The Arizona Legislature has historically overlooked its 22 tribal nations, pushing aside its priorities and citing state jurisdiction as a reason to not invest in tribal communities. According to Senator Hatathlie and Representative Tsosie, that narrative changed this budget session.   

“Our state leaders in Arizona changed the narrative and fiercely advocated for our Navajo Nation priorities,” said Council Delegate Mark Freeland. “In the spirit of bipartisanship, our Democratic and Republican lawmakers came together in the best interest of Arizona. We must remember their advocacy as our roads, veterans, young people, Native languages, and tribal colleges became a top priority. We commend Governor Doug Ducey for signing the state budget into law and making history for our 22 sovereign nations.”  

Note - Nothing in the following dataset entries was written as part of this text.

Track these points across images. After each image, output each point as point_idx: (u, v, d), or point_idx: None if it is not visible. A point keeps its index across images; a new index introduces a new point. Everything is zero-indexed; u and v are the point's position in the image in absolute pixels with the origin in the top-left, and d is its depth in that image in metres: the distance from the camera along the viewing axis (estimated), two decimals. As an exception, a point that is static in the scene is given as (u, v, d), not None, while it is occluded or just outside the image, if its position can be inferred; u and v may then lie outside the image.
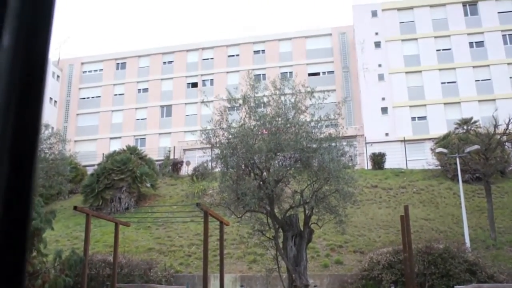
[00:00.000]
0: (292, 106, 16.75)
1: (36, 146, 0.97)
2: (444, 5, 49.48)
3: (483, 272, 19.11)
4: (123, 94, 58.05)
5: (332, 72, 54.43)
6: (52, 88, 56.49)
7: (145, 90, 57.81)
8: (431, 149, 35.68)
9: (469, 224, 24.27)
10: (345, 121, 43.20)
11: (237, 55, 56.92)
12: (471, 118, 37.41)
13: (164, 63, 58.45)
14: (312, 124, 17.13)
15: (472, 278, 18.81)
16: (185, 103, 55.86)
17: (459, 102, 46.03)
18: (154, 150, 47.37)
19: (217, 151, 17.15)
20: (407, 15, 50.00)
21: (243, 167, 16.44)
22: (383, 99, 46.90)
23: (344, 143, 17.91)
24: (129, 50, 59.83)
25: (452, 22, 48.87)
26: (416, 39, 49.00)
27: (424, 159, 36.63)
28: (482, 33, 48.07)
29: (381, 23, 49.47)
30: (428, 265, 19.40)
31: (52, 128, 31.14)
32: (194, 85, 56.43)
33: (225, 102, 18.14)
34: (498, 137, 26.39)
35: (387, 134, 45.16)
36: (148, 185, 33.27)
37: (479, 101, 45.62)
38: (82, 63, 60.21)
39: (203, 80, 56.71)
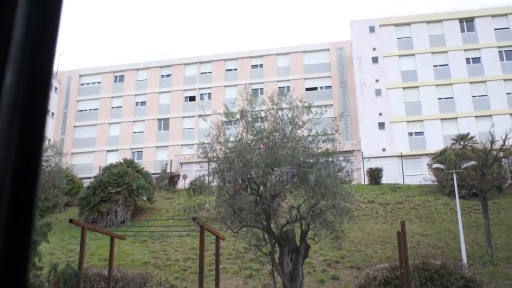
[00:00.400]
0: (289, 121, 16.79)
1: (40, 158, 0.98)
2: (440, 21, 49.83)
3: (480, 288, 19.02)
4: (120, 107, 58.08)
5: (329, 87, 54.59)
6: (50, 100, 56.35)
7: (143, 103, 57.87)
8: (428, 165, 35.69)
9: (466, 240, 24.21)
10: (342, 136, 43.25)
11: (235, 69, 57.09)
12: (468, 134, 37.50)
13: (162, 76, 58.57)
14: (309, 139, 17.15)
15: (469, 295, 18.71)
16: (183, 117, 55.91)
17: (456, 118, 46.18)
18: (151, 163, 47.31)
19: (214, 165, 17.14)
20: (404, 31, 50.31)
21: (240, 182, 16.43)
22: (380, 114, 47.02)
23: (341, 158, 17.91)
24: (127, 63, 59.95)
25: (449, 38, 49.18)
26: (413, 54, 49.25)
27: (421, 174, 36.65)
28: (478, 49, 48.37)
29: (378, 39, 49.75)
30: (425, 281, 19.31)
31: (49, 140, 31.12)
32: (192, 98, 56.52)
33: (223, 116, 18.17)
34: (495, 153, 26.43)
35: (384, 149, 45.21)
36: (145, 198, 33.16)
37: (476, 117, 45.76)
38: (80, 76, 60.29)
39: (201, 94, 56.81)
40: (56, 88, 58.86)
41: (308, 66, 55.43)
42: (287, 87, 50.70)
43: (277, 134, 16.44)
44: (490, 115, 44.83)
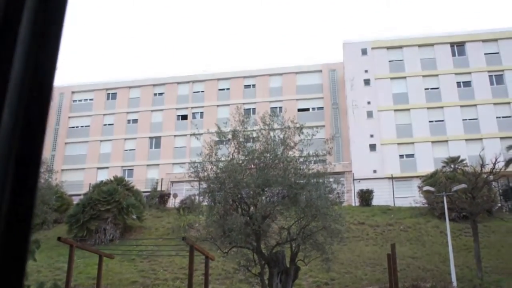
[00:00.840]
0: (281, 141, 16.84)
1: (38, 173, 0.99)
2: (432, 45, 50.39)
3: (469, 313, 18.99)
4: (112, 124, 58.00)
5: (321, 108, 54.85)
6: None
7: (135, 121, 57.83)
8: (419, 187, 35.81)
9: (456, 263, 24.21)
10: (333, 157, 43.32)
11: (228, 88, 57.28)
12: (459, 157, 37.69)
13: (155, 94, 58.64)
14: (301, 160, 17.19)
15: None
16: (174, 135, 55.88)
17: (446, 141, 46.46)
18: (141, 181, 47.12)
19: (205, 185, 17.12)
20: (396, 54, 50.80)
21: (231, 202, 16.40)
22: (372, 136, 47.23)
23: (332, 180, 17.95)
24: (120, 80, 59.97)
25: (440, 62, 49.70)
26: (405, 77, 49.67)
27: (411, 196, 36.73)
28: (469, 73, 48.89)
29: (370, 61, 50.18)
30: (414, 304, 19.26)
31: (40, 157, 30.90)
32: (184, 117, 56.55)
33: (215, 135, 18.19)
34: (485, 176, 26.59)
35: (375, 171, 45.33)
36: (134, 216, 32.96)
37: (466, 140, 46.07)
38: (73, 92, 60.21)
39: (193, 113, 56.87)
40: (48, 104, 58.53)
41: (300, 87, 55.73)
42: (279, 107, 50.93)
43: (268, 154, 16.47)
44: (481, 139, 45.13)
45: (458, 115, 47.46)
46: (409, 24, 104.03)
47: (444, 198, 26.49)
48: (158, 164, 54.33)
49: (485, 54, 49.26)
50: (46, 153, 53.72)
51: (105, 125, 58.20)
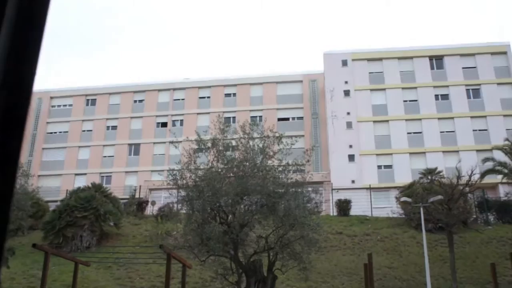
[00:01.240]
0: (260, 151, 16.89)
1: (14, 178, 1.00)
2: (411, 58, 51.06)
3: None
4: (91, 130, 57.53)
5: (301, 118, 55.12)
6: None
7: (114, 127, 57.44)
8: (396, 198, 36.09)
9: (432, 274, 24.45)
10: (312, 167, 43.55)
11: (208, 97, 57.26)
12: (436, 168, 38.13)
13: (135, 101, 58.34)
14: (280, 169, 17.25)
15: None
16: (154, 143, 55.61)
17: (424, 152, 46.99)
18: (119, 188, 46.72)
19: (183, 193, 17.07)
20: (376, 66, 51.32)
21: (209, 210, 16.38)
22: (351, 146, 47.57)
23: (310, 189, 18.04)
24: (100, 86, 59.57)
25: (419, 74, 50.38)
26: (384, 89, 50.18)
27: (389, 207, 37.03)
28: (447, 86, 49.63)
29: (351, 72, 50.63)
30: (390, 314, 19.38)
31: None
32: (164, 124, 56.34)
33: (194, 144, 18.18)
34: (461, 188, 26.94)
35: (353, 181, 45.63)
36: (111, 224, 32.66)
37: (444, 152, 46.68)
38: (51, 97, 59.60)
39: (173, 120, 56.70)
40: (26, 109, 57.82)
41: (281, 96, 55.96)
42: (260, 116, 51.08)
43: (247, 163, 16.51)
44: (457, 151, 45.76)
45: (435, 127, 48.10)
46: (390, 37, 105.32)
47: (421, 209, 26.78)
48: (136, 171, 53.99)
49: (462, 68, 50.09)
50: (23, 159, 53.01)
51: (83, 131, 57.69)
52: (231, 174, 16.42)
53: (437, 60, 50.96)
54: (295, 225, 15.99)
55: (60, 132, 58.15)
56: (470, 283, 25.01)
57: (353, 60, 51.15)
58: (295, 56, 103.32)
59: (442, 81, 49.80)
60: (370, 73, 50.98)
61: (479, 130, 47.64)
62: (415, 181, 36.80)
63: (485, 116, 48.10)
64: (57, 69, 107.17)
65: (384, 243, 30.91)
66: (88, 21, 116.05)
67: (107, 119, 57.81)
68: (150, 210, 39.46)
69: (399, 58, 51.10)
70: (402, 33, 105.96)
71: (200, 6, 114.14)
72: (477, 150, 45.41)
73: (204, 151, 17.57)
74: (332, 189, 42.06)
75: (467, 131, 47.51)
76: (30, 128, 57.77)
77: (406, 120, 48.63)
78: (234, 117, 52.24)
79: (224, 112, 51.59)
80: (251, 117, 50.22)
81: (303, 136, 51.52)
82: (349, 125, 48.62)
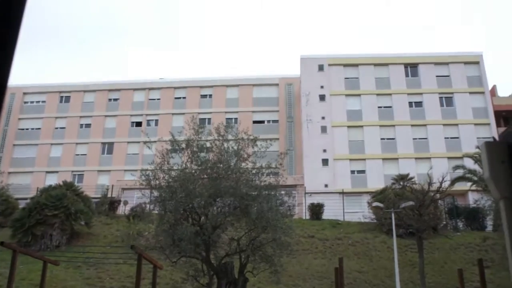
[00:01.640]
0: (234, 153, 16.89)
1: None
2: (387, 65, 51.62)
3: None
4: (64, 128, 56.77)
5: (276, 121, 55.27)
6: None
7: (88, 125, 56.78)
8: (368, 203, 36.40)
9: (401, 278, 24.74)
10: (286, 171, 43.68)
11: (184, 97, 57.01)
12: (408, 175, 38.55)
13: (110, 100, 57.76)
14: (253, 172, 17.27)
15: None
16: (127, 142, 55.13)
17: (397, 158, 47.53)
18: (91, 187, 46.18)
19: (156, 193, 16.97)
20: (352, 71, 51.75)
21: (182, 212, 16.32)
22: (325, 151, 47.85)
23: (283, 192, 18.10)
24: (74, 83, 58.86)
25: (394, 81, 50.95)
26: (359, 95, 50.61)
27: (361, 212, 37.35)
28: (421, 94, 50.31)
29: (327, 77, 50.94)
30: (359, 318, 19.54)
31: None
32: (138, 124, 55.91)
33: (168, 144, 18.09)
34: (432, 194, 27.32)
35: (326, 186, 45.90)
36: (82, 223, 32.27)
37: (416, 158, 47.29)
38: (24, 93, 58.65)
39: (148, 120, 56.32)
40: (-3, 104, 56.83)
41: (256, 99, 56.04)
42: (235, 118, 51.06)
43: (221, 165, 16.50)
44: (429, 158, 46.43)
45: (409, 134, 48.71)
46: (366, 43, 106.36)
47: (392, 214, 27.09)
48: (109, 171, 53.46)
49: (436, 76, 50.84)
50: (-7, 155, 52.10)
51: (56, 128, 56.92)
52: (205, 176, 16.39)
53: (412, 68, 51.63)
54: (268, 228, 16.04)
55: (32, 128, 57.26)
56: (438, 288, 25.36)
57: (329, 65, 51.49)
58: (272, 59, 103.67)
59: (416, 89, 50.47)
60: (346, 78, 51.37)
61: (451, 137, 48.39)
62: (387, 186, 37.15)
63: (457, 124, 48.88)
64: (31, 64, 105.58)
65: (355, 247, 31.17)
66: (65, 16, 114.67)
67: (80, 116, 57.14)
68: (122, 210, 39.09)
69: (375, 65, 51.62)
70: (378, 40, 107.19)
71: (177, 6, 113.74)
72: (449, 158, 46.16)
73: (178, 152, 17.50)
74: (305, 193, 42.24)
75: (439, 138, 48.23)
76: (2, 124, 56.78)
77: (380, 126, 49.13)
78: (209, 119, 52.16)
79: (199, 113, 51.49)
80: (227, 119, 50.26)
81: (277, 139, 51.65)
82: (323, 129, 48.91)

The State Task Force Sub-Committee has been working with Arizona, New Mexico, and Utah leaders during budget negotiations to allocate millions in state funding for 110 Navajo Nation chapters. Members include Chairman Mark Freeland, Vice Chairman Paul Begay, Council Delegate Pernell Halona, Delegate Herman Daniels Jr., Delegate Charlaine Tso, and Delegate Kee Allen Begay Jr.   

“The legislature also passed a historic $1 billion investment to secure Arizona’s water future that we hope will ensure Lake Powell and Antelope Point Marina are protected,” said Council Delegate Paul Begay. “We just protect our water supply, strengthen our conservation strategies, and ensure clean water is available for future generations. The Navajo Nation commends our Arizona lawmakers for ensuring we get $55 million for our infrastructure and water needs.” 

In a prepared statement, Governor Ducey added, “Over the last eight years, I’ve worked hand-in-hand with the good women and men of the Arizona legislature to tackle the challenges facing our state and pass policies to position Arizona as the land of opportunity. I am so grateful for their partnership. This year’s legislative session is sure to be one to remember – and not only because of the historic bipartisan budget agreement. We took record revenues and invested in priorities that directly impact the lives of our fellow Arizonans: education, public safety, border security, health care, roadways paying off our debts, and saving for the future.”